Industry voices caution against simple narratives. Temidayo Oniosun, managing director of Space in Africa, told African Business that competition feels intense yet segmented. Starlink often battles existing telecom providers in urban and semi-urban zones rather than opening entirely new rural markets. Hardware costs of $300 to $500 plus $50 monthly subscriptions limit uptake among the poorest households.
And. The regulatory friction in South Africa is not new. Starlink has never filed a formal license application with the Independent Communications Authority of South Africa, known as ICASA. Amazon avoided that step by routing through an already licensed local operator. The distinction matters. It lets Amazon claim first-mover status in Musk’s home market while Starlink waits for policy shifts or chooses to comply.
Recent reporting reinforces the pattern. A July 15 story from AP News noted that Amazon’s deal represents its first satellite agreement on the African continent. Government backing came swiftly. Musk’s long-standing criticism of the ownership mandate has not produced movement. Instead, it has kept Starlink on the sidelines in one of the continent’s richest economies.
Amazon’s progress is not guaranteed. Its constellation must grow dramatically to match Starlink’s coverage and capacity. Initial service from the current fleet could begin later this year in select latitudes, but full continental performance demands hundreds more satellites and ground infrastructure. Launches on Ariane 6 and other rockets are accelerating. Production lines are scaling. The company promises residential speeds up to 400 megabits per second, with gigabit options on premium antennas.
But. Questions linger about pricing in South Africa. Herotel has not disclosed retail rates for evry. Affordability will decide whether the service truly reaches the millions living on farms and in small towns. The same issue confronts Starlink everywhere it operates. High upfront costs deter the very users satellites could help most.
So the contest evolves on multiple fronts. Technical capability. Regulatory agility. Local partnerships. Public perception. Musk’s blunt commentary on South African politics has alienated some officials and customers. Bezos has stayed quiet on the matter. Amazon simply signed the deal.

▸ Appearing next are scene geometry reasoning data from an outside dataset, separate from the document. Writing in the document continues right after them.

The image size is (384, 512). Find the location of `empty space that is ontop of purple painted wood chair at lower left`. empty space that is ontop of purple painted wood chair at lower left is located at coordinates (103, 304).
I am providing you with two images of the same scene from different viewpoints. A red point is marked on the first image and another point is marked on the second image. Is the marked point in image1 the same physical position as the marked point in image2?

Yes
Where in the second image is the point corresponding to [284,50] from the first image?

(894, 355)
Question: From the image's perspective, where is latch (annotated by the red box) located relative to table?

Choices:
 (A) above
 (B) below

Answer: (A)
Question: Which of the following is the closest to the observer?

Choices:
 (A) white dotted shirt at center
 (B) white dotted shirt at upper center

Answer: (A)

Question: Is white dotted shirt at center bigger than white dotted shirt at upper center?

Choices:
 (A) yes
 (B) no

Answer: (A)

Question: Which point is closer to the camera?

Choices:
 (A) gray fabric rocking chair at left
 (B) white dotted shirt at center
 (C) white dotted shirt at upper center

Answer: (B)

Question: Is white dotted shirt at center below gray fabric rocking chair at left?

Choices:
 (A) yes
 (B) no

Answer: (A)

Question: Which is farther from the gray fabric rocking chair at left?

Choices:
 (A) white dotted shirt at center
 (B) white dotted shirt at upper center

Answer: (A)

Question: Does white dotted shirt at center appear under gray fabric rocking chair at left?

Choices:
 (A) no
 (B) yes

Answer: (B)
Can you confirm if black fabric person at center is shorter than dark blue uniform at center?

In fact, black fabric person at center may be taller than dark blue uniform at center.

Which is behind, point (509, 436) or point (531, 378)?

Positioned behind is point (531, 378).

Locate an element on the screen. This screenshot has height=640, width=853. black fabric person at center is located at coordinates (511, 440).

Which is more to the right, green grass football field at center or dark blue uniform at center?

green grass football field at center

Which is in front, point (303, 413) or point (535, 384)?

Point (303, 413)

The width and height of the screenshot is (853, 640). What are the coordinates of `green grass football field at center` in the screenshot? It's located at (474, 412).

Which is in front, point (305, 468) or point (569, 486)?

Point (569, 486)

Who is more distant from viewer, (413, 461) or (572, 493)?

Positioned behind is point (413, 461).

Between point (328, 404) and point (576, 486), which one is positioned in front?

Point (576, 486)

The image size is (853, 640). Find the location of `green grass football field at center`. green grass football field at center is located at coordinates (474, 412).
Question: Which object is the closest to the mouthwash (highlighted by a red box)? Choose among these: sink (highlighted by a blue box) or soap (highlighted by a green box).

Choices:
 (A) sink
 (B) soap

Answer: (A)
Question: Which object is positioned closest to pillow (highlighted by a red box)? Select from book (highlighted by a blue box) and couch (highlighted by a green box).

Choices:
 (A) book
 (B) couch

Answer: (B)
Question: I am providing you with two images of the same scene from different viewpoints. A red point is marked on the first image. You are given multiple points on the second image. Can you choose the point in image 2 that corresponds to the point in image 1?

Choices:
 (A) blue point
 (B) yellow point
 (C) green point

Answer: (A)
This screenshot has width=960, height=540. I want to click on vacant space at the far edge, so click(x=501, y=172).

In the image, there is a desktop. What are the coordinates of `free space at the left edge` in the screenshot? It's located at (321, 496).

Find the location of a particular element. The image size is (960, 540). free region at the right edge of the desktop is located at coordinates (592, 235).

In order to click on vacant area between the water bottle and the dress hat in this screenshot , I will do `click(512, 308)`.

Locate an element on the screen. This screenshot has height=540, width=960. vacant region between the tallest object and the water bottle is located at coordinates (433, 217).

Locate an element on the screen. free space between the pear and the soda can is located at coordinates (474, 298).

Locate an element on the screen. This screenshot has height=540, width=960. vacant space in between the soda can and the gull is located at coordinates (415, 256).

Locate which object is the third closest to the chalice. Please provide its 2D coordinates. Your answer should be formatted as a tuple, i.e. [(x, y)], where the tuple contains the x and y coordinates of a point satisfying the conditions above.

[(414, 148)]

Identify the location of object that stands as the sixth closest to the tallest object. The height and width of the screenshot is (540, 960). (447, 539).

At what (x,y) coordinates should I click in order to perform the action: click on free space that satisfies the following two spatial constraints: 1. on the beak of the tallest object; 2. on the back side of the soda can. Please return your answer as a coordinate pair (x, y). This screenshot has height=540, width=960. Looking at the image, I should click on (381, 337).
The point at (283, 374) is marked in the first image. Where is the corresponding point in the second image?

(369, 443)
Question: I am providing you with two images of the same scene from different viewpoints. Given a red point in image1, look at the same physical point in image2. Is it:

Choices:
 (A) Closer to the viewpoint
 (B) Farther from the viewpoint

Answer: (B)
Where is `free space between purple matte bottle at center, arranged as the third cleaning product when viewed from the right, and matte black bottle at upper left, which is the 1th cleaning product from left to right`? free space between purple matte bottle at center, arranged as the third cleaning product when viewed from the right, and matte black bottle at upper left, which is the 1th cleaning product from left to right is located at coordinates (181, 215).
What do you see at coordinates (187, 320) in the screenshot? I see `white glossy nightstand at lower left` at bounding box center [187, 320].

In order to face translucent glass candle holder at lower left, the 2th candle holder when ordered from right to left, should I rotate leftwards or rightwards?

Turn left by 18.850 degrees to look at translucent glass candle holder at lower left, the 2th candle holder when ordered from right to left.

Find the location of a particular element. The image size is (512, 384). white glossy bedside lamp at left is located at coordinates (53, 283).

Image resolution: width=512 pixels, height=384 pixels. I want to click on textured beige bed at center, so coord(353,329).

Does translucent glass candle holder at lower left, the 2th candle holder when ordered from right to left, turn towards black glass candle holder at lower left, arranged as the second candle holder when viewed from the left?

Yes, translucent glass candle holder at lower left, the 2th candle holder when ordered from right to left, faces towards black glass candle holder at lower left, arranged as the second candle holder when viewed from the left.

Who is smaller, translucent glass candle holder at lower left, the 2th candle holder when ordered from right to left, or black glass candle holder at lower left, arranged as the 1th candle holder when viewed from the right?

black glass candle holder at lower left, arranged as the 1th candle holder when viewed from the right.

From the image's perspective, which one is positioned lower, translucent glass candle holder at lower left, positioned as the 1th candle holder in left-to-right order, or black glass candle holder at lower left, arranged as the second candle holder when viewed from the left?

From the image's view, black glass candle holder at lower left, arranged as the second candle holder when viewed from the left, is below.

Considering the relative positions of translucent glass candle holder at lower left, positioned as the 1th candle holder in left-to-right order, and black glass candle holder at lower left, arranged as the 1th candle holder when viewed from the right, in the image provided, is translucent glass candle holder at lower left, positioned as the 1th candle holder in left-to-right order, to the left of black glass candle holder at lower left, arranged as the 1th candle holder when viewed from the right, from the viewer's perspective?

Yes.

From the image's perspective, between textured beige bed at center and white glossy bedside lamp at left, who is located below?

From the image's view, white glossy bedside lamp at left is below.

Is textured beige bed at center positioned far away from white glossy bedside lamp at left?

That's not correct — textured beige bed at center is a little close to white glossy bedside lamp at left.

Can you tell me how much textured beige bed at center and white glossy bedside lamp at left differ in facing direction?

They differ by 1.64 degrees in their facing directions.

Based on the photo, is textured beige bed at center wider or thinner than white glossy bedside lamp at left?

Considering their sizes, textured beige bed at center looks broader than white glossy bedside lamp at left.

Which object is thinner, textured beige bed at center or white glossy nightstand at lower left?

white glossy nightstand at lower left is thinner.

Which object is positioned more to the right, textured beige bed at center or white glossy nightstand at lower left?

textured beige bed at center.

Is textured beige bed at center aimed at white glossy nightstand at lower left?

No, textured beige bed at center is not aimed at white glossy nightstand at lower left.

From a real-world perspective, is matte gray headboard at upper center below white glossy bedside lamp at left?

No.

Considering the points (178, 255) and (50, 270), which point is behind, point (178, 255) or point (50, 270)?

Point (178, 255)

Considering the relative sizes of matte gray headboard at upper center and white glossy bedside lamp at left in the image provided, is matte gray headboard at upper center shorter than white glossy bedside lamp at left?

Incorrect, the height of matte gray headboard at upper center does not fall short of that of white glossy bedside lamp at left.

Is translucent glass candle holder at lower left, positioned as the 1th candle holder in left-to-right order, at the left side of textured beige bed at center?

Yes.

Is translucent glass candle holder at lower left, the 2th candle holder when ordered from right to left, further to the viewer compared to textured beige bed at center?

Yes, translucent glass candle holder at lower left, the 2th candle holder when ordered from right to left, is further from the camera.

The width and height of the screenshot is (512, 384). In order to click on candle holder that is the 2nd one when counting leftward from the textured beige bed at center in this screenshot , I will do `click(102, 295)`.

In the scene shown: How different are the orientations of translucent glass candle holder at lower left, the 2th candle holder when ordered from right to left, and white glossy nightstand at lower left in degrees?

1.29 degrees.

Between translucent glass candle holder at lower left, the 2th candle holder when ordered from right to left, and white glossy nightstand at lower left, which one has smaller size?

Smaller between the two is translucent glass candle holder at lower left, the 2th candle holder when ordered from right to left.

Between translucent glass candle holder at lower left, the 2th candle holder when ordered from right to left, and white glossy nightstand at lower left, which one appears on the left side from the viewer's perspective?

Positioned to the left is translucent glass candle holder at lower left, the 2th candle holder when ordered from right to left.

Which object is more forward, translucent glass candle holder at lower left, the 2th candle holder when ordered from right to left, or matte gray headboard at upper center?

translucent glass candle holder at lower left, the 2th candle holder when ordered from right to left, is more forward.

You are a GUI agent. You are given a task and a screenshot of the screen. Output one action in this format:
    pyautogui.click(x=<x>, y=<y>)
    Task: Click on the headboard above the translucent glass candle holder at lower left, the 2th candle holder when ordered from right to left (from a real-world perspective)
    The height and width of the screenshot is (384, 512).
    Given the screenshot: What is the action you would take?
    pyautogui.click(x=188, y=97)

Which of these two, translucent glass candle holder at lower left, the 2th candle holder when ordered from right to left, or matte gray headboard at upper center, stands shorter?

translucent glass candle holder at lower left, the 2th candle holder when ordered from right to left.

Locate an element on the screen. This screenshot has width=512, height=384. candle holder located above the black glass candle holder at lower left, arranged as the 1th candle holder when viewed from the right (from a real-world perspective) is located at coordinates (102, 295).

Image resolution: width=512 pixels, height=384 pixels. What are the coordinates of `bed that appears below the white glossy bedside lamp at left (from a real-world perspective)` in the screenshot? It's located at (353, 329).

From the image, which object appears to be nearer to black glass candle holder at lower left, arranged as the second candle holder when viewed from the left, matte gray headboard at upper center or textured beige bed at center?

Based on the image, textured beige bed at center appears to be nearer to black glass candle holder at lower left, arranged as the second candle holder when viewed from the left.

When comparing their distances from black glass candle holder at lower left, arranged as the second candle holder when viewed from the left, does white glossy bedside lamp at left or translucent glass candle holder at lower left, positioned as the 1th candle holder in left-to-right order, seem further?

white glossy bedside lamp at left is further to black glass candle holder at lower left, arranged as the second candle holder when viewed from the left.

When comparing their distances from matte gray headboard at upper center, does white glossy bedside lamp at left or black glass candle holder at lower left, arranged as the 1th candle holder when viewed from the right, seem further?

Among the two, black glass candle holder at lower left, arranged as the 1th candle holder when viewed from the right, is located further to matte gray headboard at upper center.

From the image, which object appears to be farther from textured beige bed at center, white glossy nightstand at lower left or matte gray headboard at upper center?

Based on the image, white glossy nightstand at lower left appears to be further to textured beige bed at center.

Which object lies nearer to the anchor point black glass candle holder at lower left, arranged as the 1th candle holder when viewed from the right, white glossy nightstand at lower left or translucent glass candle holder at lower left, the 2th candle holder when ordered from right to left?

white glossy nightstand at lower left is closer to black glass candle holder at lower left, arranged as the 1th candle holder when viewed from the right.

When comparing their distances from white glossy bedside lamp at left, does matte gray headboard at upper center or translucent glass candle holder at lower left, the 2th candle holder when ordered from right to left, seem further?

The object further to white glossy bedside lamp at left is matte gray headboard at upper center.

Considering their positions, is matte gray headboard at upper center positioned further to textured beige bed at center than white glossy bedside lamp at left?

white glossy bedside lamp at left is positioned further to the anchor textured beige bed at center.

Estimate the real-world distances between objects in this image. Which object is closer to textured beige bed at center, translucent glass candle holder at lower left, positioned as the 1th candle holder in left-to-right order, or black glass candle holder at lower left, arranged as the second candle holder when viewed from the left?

Further south, the economic case looks compelling. An Access Partnership study referenced in Amazon’s announcement projects that non-geostationary satellite systems could generate up to $16.9 billion in annual economic benefits for southern Africa. That figure covers productivity gains, education improvements, and new business formation in areas long cut off from reliable data.
Recent discussions on X highlight the divide. Users note that Amazon did not challenge the licensing regime directly; it worked inside it. Others point out that ICASA has yet to issue Starlink an exemption or force a policy rewrite. One post from July 15 observed that Amazon Leo’s beta could arrive in 2026, with full commercial service the following year. Starlink, absent an application, has no timeline at all.
The satellite race over Africa is no longer theoretical. Constellations are in orbit. Licenses are being granted. Partnerships are forming. South Africa’s decision to welcome Amazon while holding firm on ownership rules sets a precedent. Other nations will watch. Companies will adjust. And millions of unconnected citizens may finally gain the bandwidth they have lacked for decades.
Whether Amazon can scale fast enough to pressure Starlink remains uncertain. The orbital numbers favor Musk by a wide margin. Yet the regulatory door that opened for Bezos in Pretoria could swing wider across the region. In a market defined by access gaps and policy hurdles, willingness to adapt sometimes counts as much as raw technical superiority.